House Republicans are taking their next official steps in their impeachment inquiry of President Joe Biden by preparing a hearing and subpoenas to members of the Biden family, as well as scheduling the first hearing in the investigation for September 28.
A committee spokesperson told CNN that the hearing will focus on the constitutional and legal questions Republicans are raising about Biden.
While the witnesses are still being finalized, House Oversight Chairman James Comer told CNN he plans to have a financial expert speak to the bank records he has uncovered pertaining to the Biden family’s business dealings and a constitutional expert to discuss why an impeachment inquiry is warranted.
“It’s an informative hearing where we’re going to have some experts in different areas of the law that can answer questions pertaining to specific crimes, as well as to educate and inform exactly what an impeachment inquiry is, and why you do an impeachment inquiry,” Comer, a Republican from Kentucky, told CNN.
The Oversight panel is also poised to issue its first subpoenas to the president’s son and brother, Hunter and James Biden, as early as this week, according to the spokesperson. The subpoenas are the first direct outreach to members of the Biden family and are expected to be for their personal and business records.
Republicans have made Hunter Biden’s business dealings a central component of their impeachment inquiry, but there is no public evidence to date that the president personally received any money.
The White House slammed the committee for its plans to hold the hearing next week, accusing the GOP are prioritizing a “political stunt” over attempts to avert a government shutdown.
“Extreme House Republicans are already telegraphing their plans to try to distract from their own chaotic inability to govern and the impacts of it on the country,” White House spokesman Ian Sams said in a statement. “Staging a political stunt hearing in the waning days before they may shut down the government reveals their true priorities: to them, baseless personal attacks on President Biden are more important than preventing a government shutdown and the pain it would inflict on American families.”
President Joe Biden’s team has begun to execute an impeachment playbook more than a year in the making: Discredit the investigators while sticking to the business of governing.
Biden’s aides spent the August congressional recess honing their plans after House Speaker Kevin McCarthy suggested in late July he was likely to open an impeachment inquiry.
But they’d been hiring staff and gaming out possible scenarios for months before that, consulting veterans of past impeachments and determining the contours of their response.

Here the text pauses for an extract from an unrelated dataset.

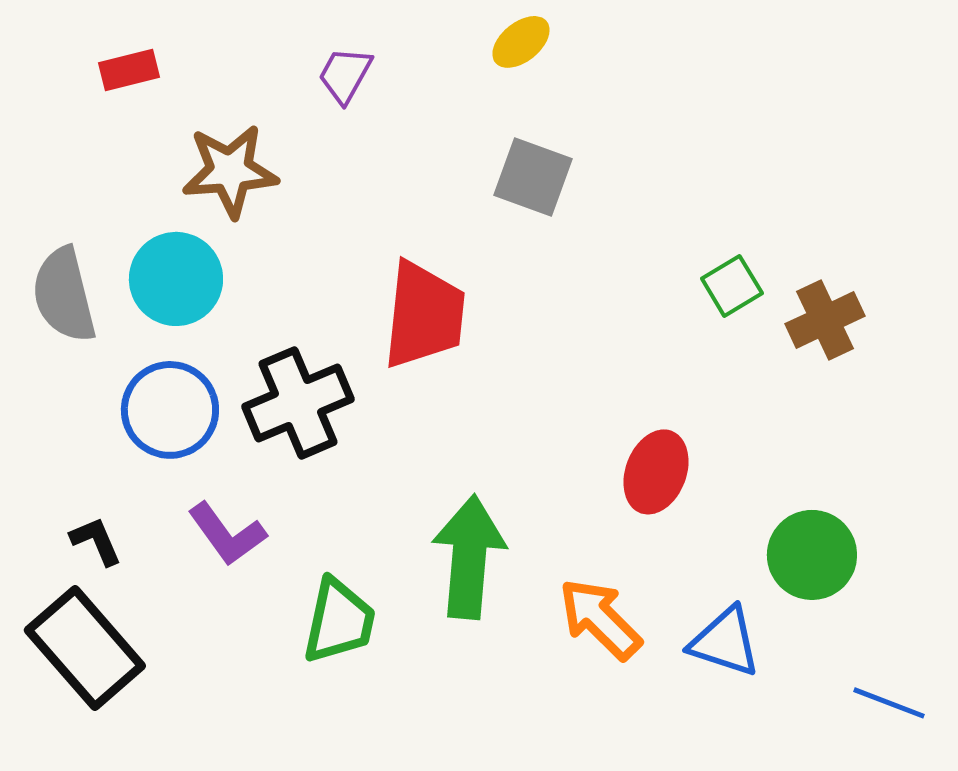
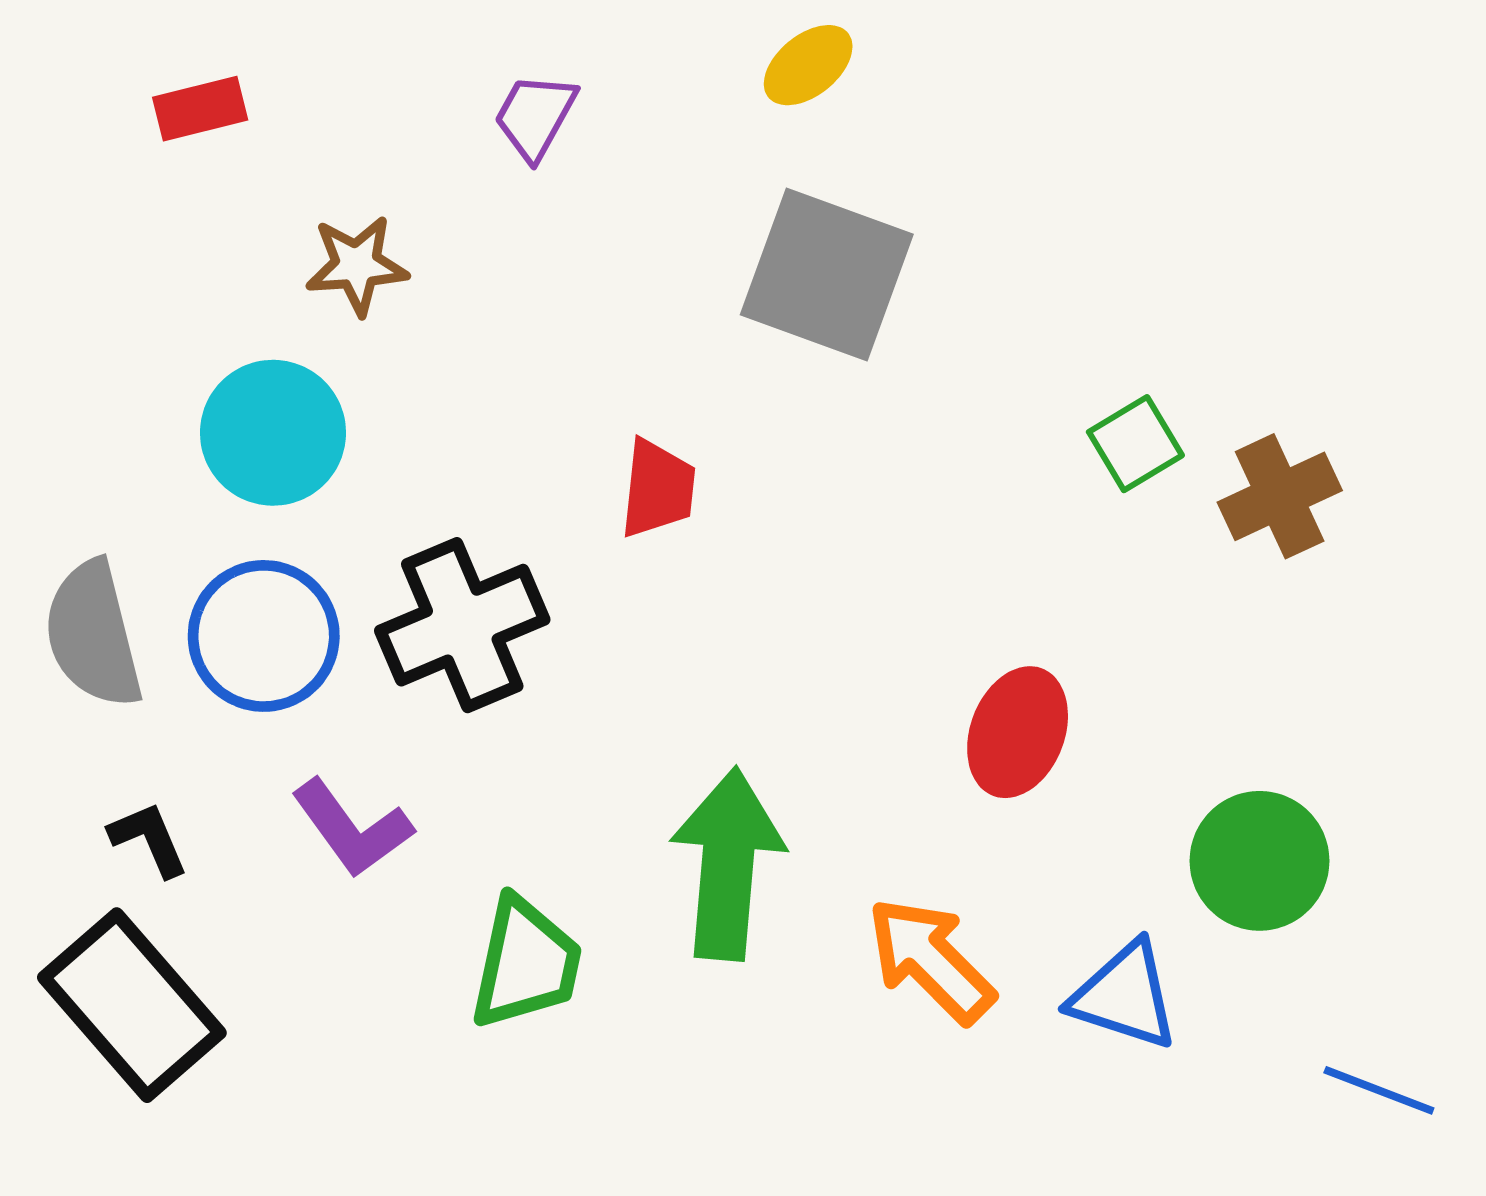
brown star: (230, 171) -> (357, 265), size x0.7
gray square: (533, 177) -> (827, 275), size x1.4
gray semicircle: (64, 295) -> (93, 634), moved
red trapezoid: (424, 315) -> (658, 489), size x0.6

The principal objective for Biden’s team is countering what many Democrats fear could become an ingrained narrative of self-dealing about the president — despite a lack of any evidence so far of wrongdoing.

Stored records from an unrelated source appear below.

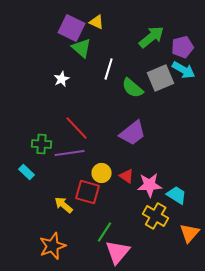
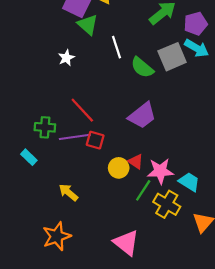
white line: (109, 69) -> (117, 47), turned -35
yellow circle: (102, 173) -> (119, 168), moved
red square: (88, 192) -> (95, 140), moved, size x0.7
green line: (105, 232) -> (143, 190), moved
pink triangle: (118, 252) -> (126, 243), turned -32

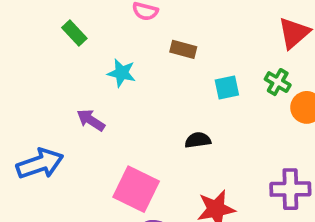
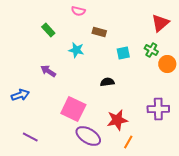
green rectangle: (74, 33) -> (48, 30), moved
cyan star: (122, 73) -> (76, 50), moved
blue arrow: (40, 164) -> (20, 95), size x0.7

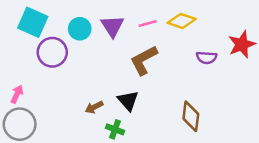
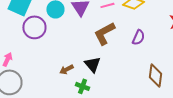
purple semicircle: (206, 58) -> (138, 37), moved, turned -70
brown diamond: (191, 116) -> (155, 75), moved

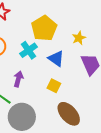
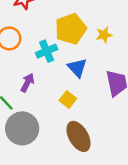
yellow star: (79, 38) -> (104, 35), moved

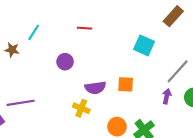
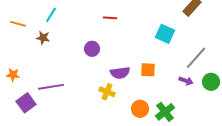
cyan line: (34, 32) -> (51, 15), moved
purple arrow: (167, 96) -> (186, 81), turned 96

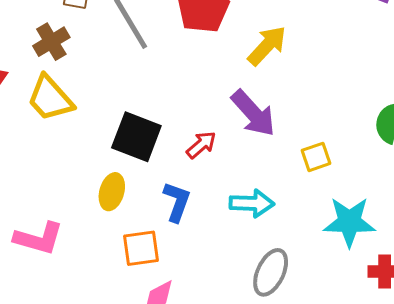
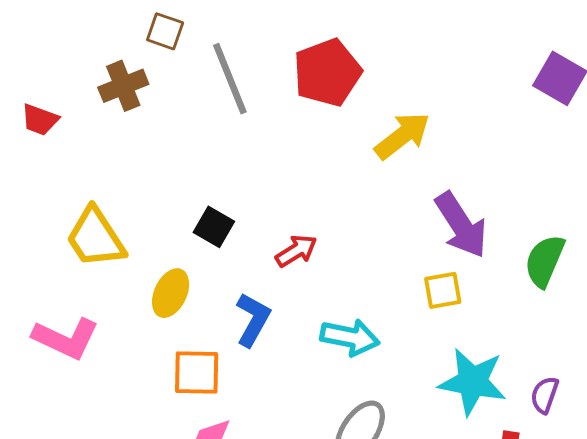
yellow trapezoid: (50, 98) -> (95, 238), moved
purple arrow: (253, 113) -> (461, 225), moved
black square: (136, 137) -> (214, 227), size x0.6

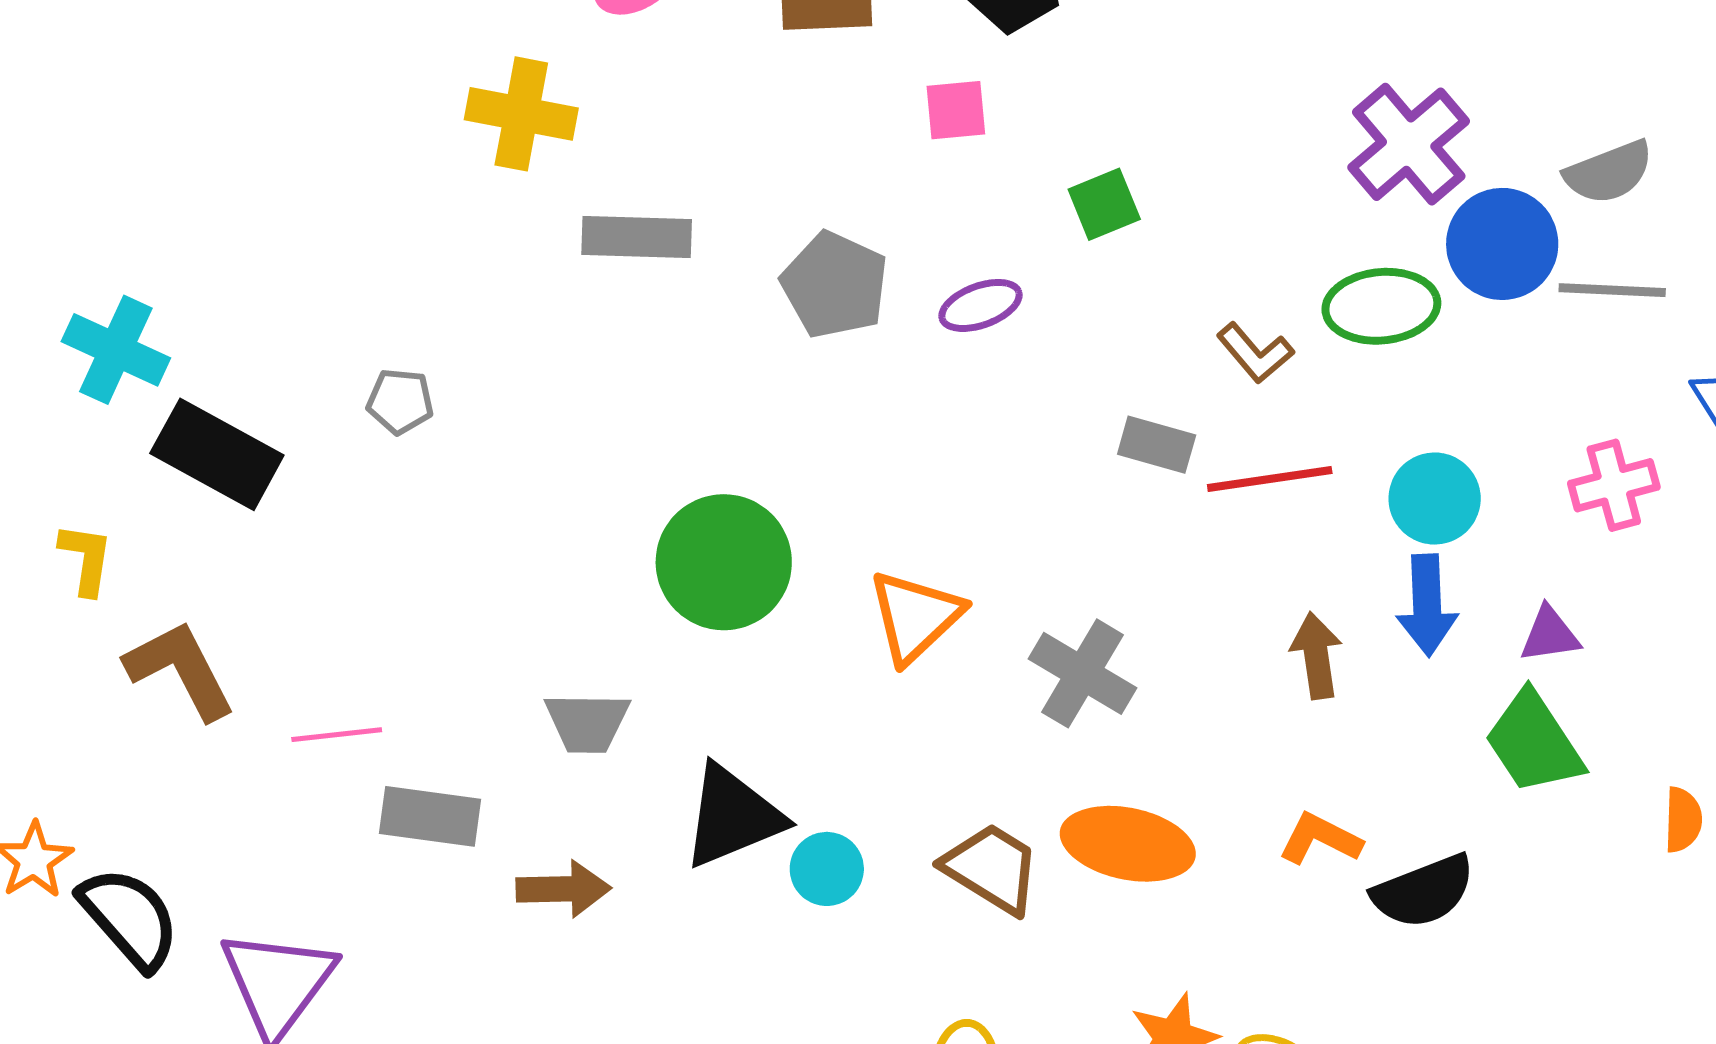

“If you don’t answer it, it can sink into the voter psyche. They’re walking that line,” a person familiar with White House thinking said.
On September 13, Biden made his first public comments on McCarthy’s impeachment inquiry, linking the inquiry to the upcoming showdown over funding the government. Congress faces a September 30 deadline to keep the government open and McCarthy is facing deep divisions within his own conference about how to handle the matter.
“Well, I tell you what, I don’t know quite why, but they just knew they wanted to impeach me. And now, the best I can tell, they want to impeach me because they want to shut down the government.”
“So look, look, I got a job to do. Everybody always asked about impeachment. I get up every day, not a joke, not focused on impeachment. I’ve got a job to do. I’ve got to deal with the issues that affect the American people every single solitary day.”
The impeachment inquiry comes at a fragile political moment for the president. Widespread concern about his age and reelection prospects have caused jitters in Democratic circles. Some allies have voiced private concern at how intense attention on his son Hunter Biden could become a drag on him, politically and emotionally.
But Biden’s advisers believe the inquiry announced by McCarthy could be used to their advantage if Republicans are viewed as overstepping in their claims or shirking their governing responsibilities, according to officials who laid out their plans.